▶ _What you will do_: Please transcribe the records below from their first line through the line containing "contrast brightness saturation: contrast", keeping each line as it is but leaving out the pictures.

▶ _Material for this exercise_:
============================================================

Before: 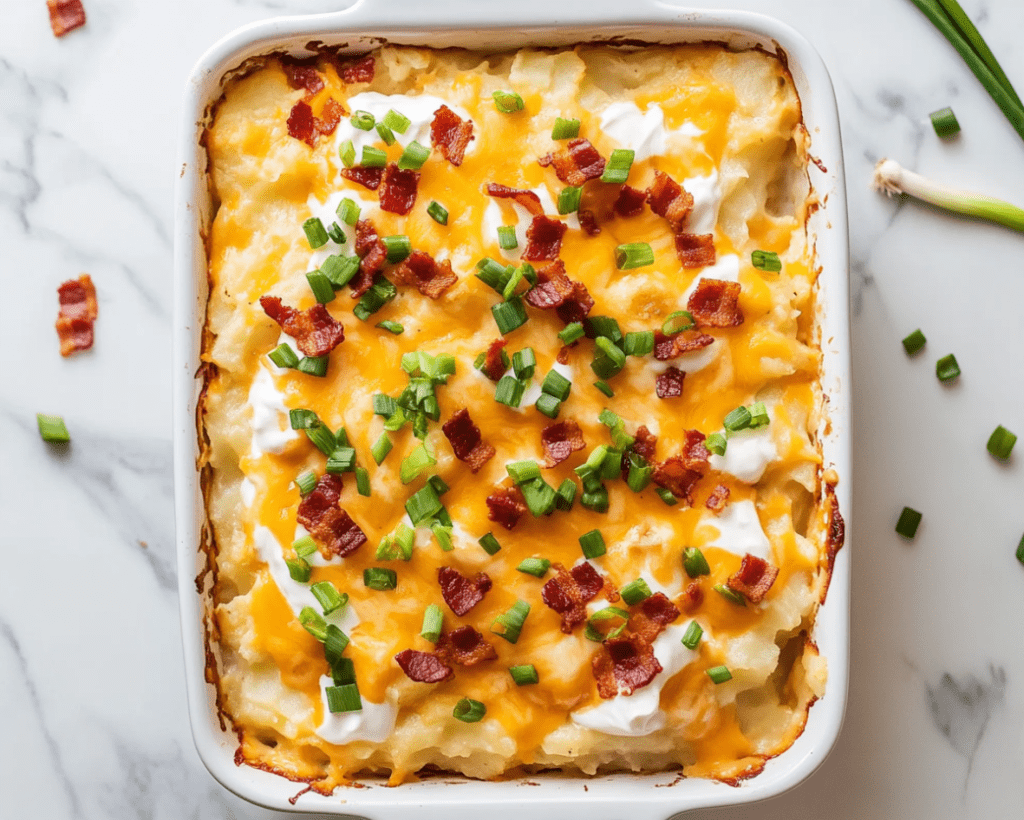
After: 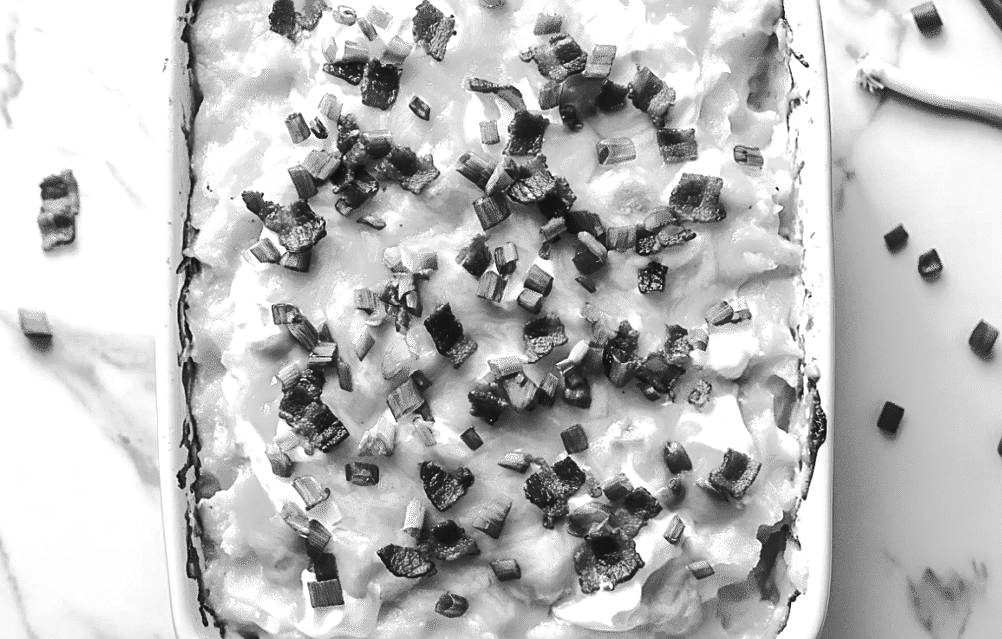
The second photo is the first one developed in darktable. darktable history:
crop and rotate: left 1.814%, top 12.818%, right 0.25%, bottom 9.225%
contrast brightness saturation: contrast 0.22, brightness -0.19, saturation 0.24
tone curve: curves: ch0 [(0, 0) (0.003, 0.08) (0.011, 0.088) (0.025, 0.104) (0.044, 0.122) (0.069, 0.141) (0.1, 0.161) (0.136, 0.181) (0.177, 0.209) (0.224, 0.246) (0.277, 0.293) (0.335, 0.343) (0.399, 0.399) (0.468, 0.464) (0.543, 0.54) (0.623, 0.616) (0.709, 0.694) (0.801, 0.757) (0.898, 0.821) (1, 1)], preserve colors none
sharpen: on, module defaults
exposure: black level correction 0.001, exposure 0.5 EV, compensate exposure bias true, compensate highlight preservation false
monochrome: on, module defaults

============================================================

▶ _Exercise response_:
Before: 
After: 
The second photo is the first one developed in darktable. darktable history:
crop and rotate: left 1.814%, top 12.818%, right 0.25%, bottom 9.225%
contrast brightness saturation: contrast 0.22, brightness -0.19, saturation 0.24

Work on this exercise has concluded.